I read somewhere that cats don't meow to other cats just to humans. My cats don't meow to each other but they seem to talk to each other. It sounds like yick yick yick, cackling. Hard to describe. They are short yack yacking girgling sounds. When they see each other from down the hall they do it as they walk toward one another. Or one will do it if he sees the other one. Then they sniff each other. They aren't fighting when they do this. It seems like some kind of communication. My in-laws cats don't do this. Does anyone else's cats do this kind of thing? My cats are siamese too - not sure if that matters.


----------



## coaster (Dec 1, 2004)

Yes, cats do communicate with each other, but vocal communication is only a minor part of it. Most of their communication is through "body language" and scent deposits called "marking". A glance, a twitch of the ears and whiskers, and position of the tail, and one cat knows exactly what the other cat is saying.  

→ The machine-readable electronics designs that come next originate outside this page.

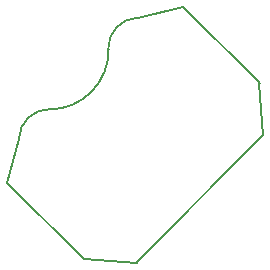
<source format=gbo>
G04 #@! TF.FileFunction,Legend,Bot*
%FSLAX46Y46*%
G04 Gerber Fmt 4.6, Leading zero omitted, Abs format (unit mm)*
G04 Created by KiCad (PCBNEW 4.0.4-stable) date 01/08/17 13:20:24*
%MOMM*%
%LPD*%
G01*
G04 APERTURE LIST*
%ADD10C,0.100000*%
%ADD11C,0.150000*%
G04 APERTURE END LIST*
D10*
D11*
X198121323Y-92699013D02*
X197133495Y-96470720D01*
X208179210Y-82461521D02*
X212040720Y-81563495D01*
X198103363Y-92716973D02*
G75*
G02X200797440Y-90202502I2604274J-89803D01*
G01*
X205673719Y-85146617D02*
G75*
G02X208188191Y-82452541I2604274J89802D01*
G01*
X205709639Y-85110696D02*
G75*
G02X200770499Y-90229442I-5028943J-89803D01*
G01*
X218775912Y-92429605D02*
X218461604Y-87984378D01*
X203599280Y-102936505D02*
X208089408Y-103205912D01*
X207999605Y-103205912D02*
X218775912Y-92429605D01*
X197133495Y-96470720D02*
X203599280Y-102936505D01*
X212040720Y-81563495D02*
X218506505Y-88029280D01*
M02*

</source>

So, don't you wish you knew what your cats were saying? Here's some good books to get started speaking cat:

The Cat's Mind by Dr. Bruce Fogle
Communicating With Your Cat by J. Anne Helgren
Think Like a Cat by Pam Johnson-Bennett

Siamese are known for being extra vocal.


----------



## Superkitties (Jan 30, 2004)

That is sooo cute how you described it! Wish I could see it. My cats don't vocalize to each other, but Ginza will sometimes call for me from another room. We think he's a part-Siamese mix.


----------



## hyper_dermic (May 19, 2004)

My one cat has a specific voice he uses to call the other cats.....

Its a very high pitched chirping sort of sound.... mixed with high pitch meows... its different than the lower raspier voice he uses to communicate with us...

He will walk around the house calling for the other cats....
when they hear his call they come and meet him.
they also seem to talk when playfighting.

[hyp]


----------



## badet (Oct 7, 2005)

I think they do talk to each other because when i play fake meows on my computer Tuxie doesn't budge but when I play actual meows she come looking for the cat!


----------



## Lisa 216 (Oct 25, 2004)

Absolutely, my cats talk to each other. They have noises that they only make for each other.

Pepper trills at Snickers whenever she sees him coming. Her sounds vary based on his body language -- sometimes it's very friendly, other times it's a more apprehensive sound, as if he's annoyed and she's saying "what did I do?" :lol: 

I get an occasional trill from her as a greeting, but it's not even close to what she does for Snickers.


----------